▶ [Exercise brief]:
Reproduce the data that follows in its entirety, character for character.
======== Data for processing
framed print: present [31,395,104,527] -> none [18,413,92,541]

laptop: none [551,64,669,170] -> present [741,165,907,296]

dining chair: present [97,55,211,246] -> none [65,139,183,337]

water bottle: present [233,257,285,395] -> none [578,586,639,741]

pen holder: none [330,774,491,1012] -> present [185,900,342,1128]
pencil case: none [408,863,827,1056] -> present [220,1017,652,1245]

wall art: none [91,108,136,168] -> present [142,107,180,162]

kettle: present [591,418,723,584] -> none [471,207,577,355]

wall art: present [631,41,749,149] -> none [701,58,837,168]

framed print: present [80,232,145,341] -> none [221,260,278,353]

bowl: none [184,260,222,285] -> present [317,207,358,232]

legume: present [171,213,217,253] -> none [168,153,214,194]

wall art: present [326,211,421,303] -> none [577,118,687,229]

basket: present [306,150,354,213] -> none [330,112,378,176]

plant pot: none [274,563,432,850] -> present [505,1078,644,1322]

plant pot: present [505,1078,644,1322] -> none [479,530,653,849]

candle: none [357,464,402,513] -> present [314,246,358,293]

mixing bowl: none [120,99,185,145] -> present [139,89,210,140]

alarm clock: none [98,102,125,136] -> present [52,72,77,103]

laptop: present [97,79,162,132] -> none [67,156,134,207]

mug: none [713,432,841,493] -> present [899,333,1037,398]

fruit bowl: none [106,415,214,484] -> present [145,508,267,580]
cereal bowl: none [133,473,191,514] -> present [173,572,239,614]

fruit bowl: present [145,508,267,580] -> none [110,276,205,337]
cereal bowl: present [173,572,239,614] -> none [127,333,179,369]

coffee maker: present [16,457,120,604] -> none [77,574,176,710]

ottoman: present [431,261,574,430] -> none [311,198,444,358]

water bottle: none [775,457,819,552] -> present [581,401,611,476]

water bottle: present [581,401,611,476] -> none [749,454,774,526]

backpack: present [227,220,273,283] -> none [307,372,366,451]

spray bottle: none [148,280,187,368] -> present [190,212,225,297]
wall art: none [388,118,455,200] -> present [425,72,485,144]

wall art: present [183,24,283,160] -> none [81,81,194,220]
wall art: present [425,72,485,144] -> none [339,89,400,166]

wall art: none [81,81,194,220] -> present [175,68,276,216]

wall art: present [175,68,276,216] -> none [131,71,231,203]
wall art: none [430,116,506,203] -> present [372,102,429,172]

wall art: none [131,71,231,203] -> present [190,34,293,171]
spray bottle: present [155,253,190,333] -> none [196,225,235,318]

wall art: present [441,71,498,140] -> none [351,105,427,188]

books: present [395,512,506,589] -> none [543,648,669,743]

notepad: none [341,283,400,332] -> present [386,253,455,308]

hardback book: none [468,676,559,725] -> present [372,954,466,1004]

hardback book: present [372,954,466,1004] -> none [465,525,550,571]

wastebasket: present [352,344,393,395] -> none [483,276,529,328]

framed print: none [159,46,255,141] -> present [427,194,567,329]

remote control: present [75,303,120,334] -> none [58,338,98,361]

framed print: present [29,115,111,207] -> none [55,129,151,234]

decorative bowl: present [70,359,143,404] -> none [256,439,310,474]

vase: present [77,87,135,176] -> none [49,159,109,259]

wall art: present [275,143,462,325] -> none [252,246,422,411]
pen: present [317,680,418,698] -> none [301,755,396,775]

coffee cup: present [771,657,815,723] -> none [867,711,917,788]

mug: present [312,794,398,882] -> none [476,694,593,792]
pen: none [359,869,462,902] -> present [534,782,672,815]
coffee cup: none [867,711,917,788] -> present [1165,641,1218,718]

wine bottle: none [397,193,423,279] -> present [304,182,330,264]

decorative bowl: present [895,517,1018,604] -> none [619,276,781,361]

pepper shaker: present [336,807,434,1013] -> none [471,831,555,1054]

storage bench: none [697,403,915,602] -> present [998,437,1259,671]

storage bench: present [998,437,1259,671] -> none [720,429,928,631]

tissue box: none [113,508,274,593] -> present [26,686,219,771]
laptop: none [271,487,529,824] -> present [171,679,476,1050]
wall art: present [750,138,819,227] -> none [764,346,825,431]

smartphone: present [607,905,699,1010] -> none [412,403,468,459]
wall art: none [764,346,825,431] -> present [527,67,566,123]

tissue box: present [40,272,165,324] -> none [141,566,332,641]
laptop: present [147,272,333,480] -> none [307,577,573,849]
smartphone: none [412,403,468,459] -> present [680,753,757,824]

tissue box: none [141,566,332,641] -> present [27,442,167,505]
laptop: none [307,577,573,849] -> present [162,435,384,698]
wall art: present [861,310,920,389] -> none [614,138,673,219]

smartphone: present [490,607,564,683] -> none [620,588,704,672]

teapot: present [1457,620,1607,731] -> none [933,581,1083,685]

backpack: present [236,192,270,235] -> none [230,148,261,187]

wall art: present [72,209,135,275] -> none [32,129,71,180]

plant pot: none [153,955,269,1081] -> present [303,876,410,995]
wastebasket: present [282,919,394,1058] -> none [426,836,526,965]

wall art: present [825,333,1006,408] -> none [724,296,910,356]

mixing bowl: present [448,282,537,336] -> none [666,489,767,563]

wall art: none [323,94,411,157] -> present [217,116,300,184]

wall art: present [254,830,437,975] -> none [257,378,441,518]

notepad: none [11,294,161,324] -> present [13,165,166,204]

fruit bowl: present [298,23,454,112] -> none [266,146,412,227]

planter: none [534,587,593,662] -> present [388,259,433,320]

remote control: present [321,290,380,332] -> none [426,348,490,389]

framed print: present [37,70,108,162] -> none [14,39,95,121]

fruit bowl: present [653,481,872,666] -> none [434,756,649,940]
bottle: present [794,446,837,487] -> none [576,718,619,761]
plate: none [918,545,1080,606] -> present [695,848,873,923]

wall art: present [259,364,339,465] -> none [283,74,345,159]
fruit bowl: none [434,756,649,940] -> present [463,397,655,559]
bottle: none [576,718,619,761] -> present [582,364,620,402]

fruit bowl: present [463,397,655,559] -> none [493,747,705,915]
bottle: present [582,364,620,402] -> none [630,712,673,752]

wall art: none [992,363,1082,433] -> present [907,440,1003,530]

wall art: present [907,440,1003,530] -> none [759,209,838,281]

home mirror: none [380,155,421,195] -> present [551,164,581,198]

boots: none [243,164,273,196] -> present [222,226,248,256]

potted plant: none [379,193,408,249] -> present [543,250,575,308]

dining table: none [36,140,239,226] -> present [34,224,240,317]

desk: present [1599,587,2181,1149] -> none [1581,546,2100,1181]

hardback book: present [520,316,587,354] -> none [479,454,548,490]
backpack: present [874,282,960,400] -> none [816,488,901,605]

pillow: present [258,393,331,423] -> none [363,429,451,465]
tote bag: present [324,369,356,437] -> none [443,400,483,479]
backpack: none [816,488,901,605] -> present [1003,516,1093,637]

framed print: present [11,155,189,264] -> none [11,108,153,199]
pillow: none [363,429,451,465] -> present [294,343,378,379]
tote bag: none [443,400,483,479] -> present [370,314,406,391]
================
▶ [Response to this task]:
framed print: present [31,395,104,527] -> none [18,413,92,541]

laptop: none [551,64,669,170] -> present [741,165,907,296]

dining chair: present [97,55,211,246] -> none [65,139,183,337]

water bottle: present [233,257,285,395] -> none [578,586,639,741]

pen holder: none [330,774,491,1012] -> present [185,900,342,1128]
pencil case: none [408,863,827,1056] -> present [220,1017,652,1245]

wall art: none [91,108,136,168] -> present [142,107,180,162]

kettle: present [591,418,723,584] -> none [471,207,577,355]

wall art: present [631,41,749,149] -> none [701,58,837,168]

framed print: present [80,232,145,341] -> none [221,260,278,353]

bowl: none [184,260,222,285] -> present [317,207,358,232]

legume: present [171,213,217,253] -> none [168,153,214,194]

wall art: present [326,211,421,303] -> none [577,118,687,229]

basket: present [306,150,354,213] -> none [330,112,378,176]

plant pot: none [274,563,432,850] -> present [505,1078,644,1322]

plant pot: present [505,1078,644,1322] -> none [479,530,653,849]

candle: none [357,464,402,513] -> present [314,246,358,293]

mixing bowl: none [120,99,185,145] -> present [139,89,210,140]

alarm clock: none [98,102,125,136] -> present [52,72,77,103]

laptop: present [97,79,162,132] -> none [67,156,134,207]

mug: none [713,432,841,493] -> present [899,333,1037,398]

fruit bowl: none [106,415,214,484] -> present [145,508,267,580]
cereal bowl: none [133,473,191,514] -> present [173,572,239,614]

fruit bowl: present [145,508,267,580] -> none [110,276,205,337]
cereal bowl: present [173,572,239,614] -> none [127,333,179,369]

coffee maker: present [16,457,120,604] -> none [77,574,176,710]

ottoman: present [431,261,574,430] -> none [311,198,444,358]

water bottle: none [775,457,819,552] -> present [581,401,611,476]

water bottle: present [581,401,611,476] -> none [749,454,774,526]

backpack: present [227,220,273,283] -> none [307,372,366,451]

spray bottle: none [148,280,187,368] -> present [190,212,225,297]
wall art: none [388,118,455,200] -> present [425,72,485,144]

wall art: present [183,24,283,160] -> none [81,81,194,220]
wall art: present [425,72,485,144] -> none [339,89,400,166]

wall art: none [81,81,194,220] -> present [175,68,276,216]

wall art: present [175,68,276,216] -> none [131,71,231,203]
wall art: none [430,116,506,203] -> present [372,102,429,172]

wall art: none [131,71,231,203] -> present [190,34,293,171]
spray bottle: present [155,253,190,333] -> none [196,225,235,318]

wall art: present [441,71,498,140] -> none [351,105,427,188]

books: present [395,512,506,589] -> none [543,648,669,743]

notepad: none [341,283,400,332] -> present [386,253,455,308]

hardback book: none [468,676,559,725] -> present [372,954,466,1004]

hardback book: present [372,954,466,1004] -> none [465,525,550,571]

wastebasket: present [352,344,393,395] -> none [483,276,529,328]

framed print: none [159,46,255,141] -> present [427,194,567,329]

remote control: present [75,303,120,334] -> none [58,338,98,361]

framed print: present [29,115,111,207] -> none [55,129,151,234]

decorative bowl: present [70,359,143,404] -> none [256,439,310,474]

vase: present [77,87,135,176] -> none [49,159,109,259]

wall art: present [275,143,462,325] -> none [252,246,422,411]
pen: present [317,680,418,698] -> none [301,755,396,775]

coffee cup: present [771,657,815,723] -> none [867,711,917,788]

mug: present [312,794,398,882] -> none [476,694,593,792]
pen: none [359,869,462,902] -> present [534,782,672,815]
coffee cup: none [867,711,917,788] -> present [1165,641,1218,718]

wine bottle: none [397,193,423,279] -> present [304,182,330,264]

decorative bowl: present [895,517,1018,604] -> none [619,276,781,361]

pepper shaker: present [336,807,434,1013] -> none [471,831,555,1054]

storage bench: none [697,403,915,602] -> present [998,437,1259,671]

storage bench: present [998,437,1259,671] -> none [720,429,928,631]

tissue box: none [113,508,274,593] -> present [26,686,219,771]
laptop: none [271,487,529,824] -> present [171,679,476,1050]
wall art: present [750,138,819,227] -> none [764,346,825,431]

smartphone: present [607,905,699,1010] -> none [412,403,468,459]
wall art: none [764,346,825,431] -> present [527,67,566,123]

tissue box: present [40,272,165,324] -> none [141,566,332,641]
laptop: present [147,272,333,480] -> none [307,577,573,849]
smartphone: none [412,403,468,459] -> present [680,753,757,824]

tissue box: none [141,566,332,641] -> present [27,442,167,505]
laptop: none [307,577,573,849] -> present [162,435,384,698]
wall art: present [861,310,920,389] -> none [614,138,673,219]

smartphone: present [490,607,564,683] -> none [620,588,704,672]

teapot: present [1457,620,1607,731] -> none [933,581,1083,685]

backpack: present [236,192,270,235] -> none [230,148,261,187]

wall art: present [72,209,135,275] -> none [32,129,71,180]

plant pot: none [153,955,269,1081] -> present [303,876,410,995]
wastebasket: present [282,919,394,1058] -> none [426,836,526,965]

wall art: present [825,333,1006,408] -> none [724,296,910,356]

mixing bowl: present [448,282,537,336] -> none [666,489,767,563]

wall art: none [323,94,411,157] -> present [217,116,300,184]

wall art: present [254,830,437,975] -> none [257,378,441,518]

notepad: none [11,294,161,324] -> present [13,165,166,204]

fruit bowl: present [298,23,454,112] -> none [266,146,412,227]

planter: none [534,587,593,662] -> present [388,259,433,320]

remote control: present [321,290,380,332] -> none [426,348,490,389]

framed print: present [37,70,108,162] -> none [14,39,95,121]

fruit bowl: present [653,481,872,666] -> none [434,756,649,940]
bottle: present [794,446,837,487] -> none [576,718,619,761]
plate: none [918,545,1080,606] -> present [695,848,873,923]

wall art: present [259,364,339,465] -> none [283,74,345,159]
fruit bowl: none [434,756,649,940] -> present [463,397,655,559]
bottle: none [576,718,619,761] -> present [582,364,620,402]

fruit bowl: present [463,397,655,559] -> none [493,747,705,915]
bottle: present [582,364,620,402] -> none [630,712,673,752]

wall art: none [992,363,1082,433] -> present [907,440,1003,530]

wall art: present [907,440,1003,530] -> none [759,209,838,281]

home mirror: none [380,155,421,195] -> present [551,164,581,198]

boots: none [243,164,273,196] -> present [222,226,248,256]

potted plant: none [379,193,408,249] -> present [543,250,575,308]

dining table: none [36,140,239,226] -> present [34,224,240,317]

desk: present [1599,587,2181,1149] -> none [1581,546,2100,1181]

hardback book: present [520,316,587,354] -> none [479,454,548,490]
backpack: present [874,282,960,400] -> none [816,488,901,605]

pillow: present [258,393,331,423] -> none [363,429,451,465]
tote bag: present [324,369,356,437] -> none [443,400,483,479]
backpack: none [816,488,901,605] -> present [1003,516,1093,637]

framed print: present [11,155,189,264] -> none [11,108,153,199]
pillow: none [363,429,451,465] -> present [294,343,378,379]
tote bag: none [443,400,483,479] -> present [370,314,406,391]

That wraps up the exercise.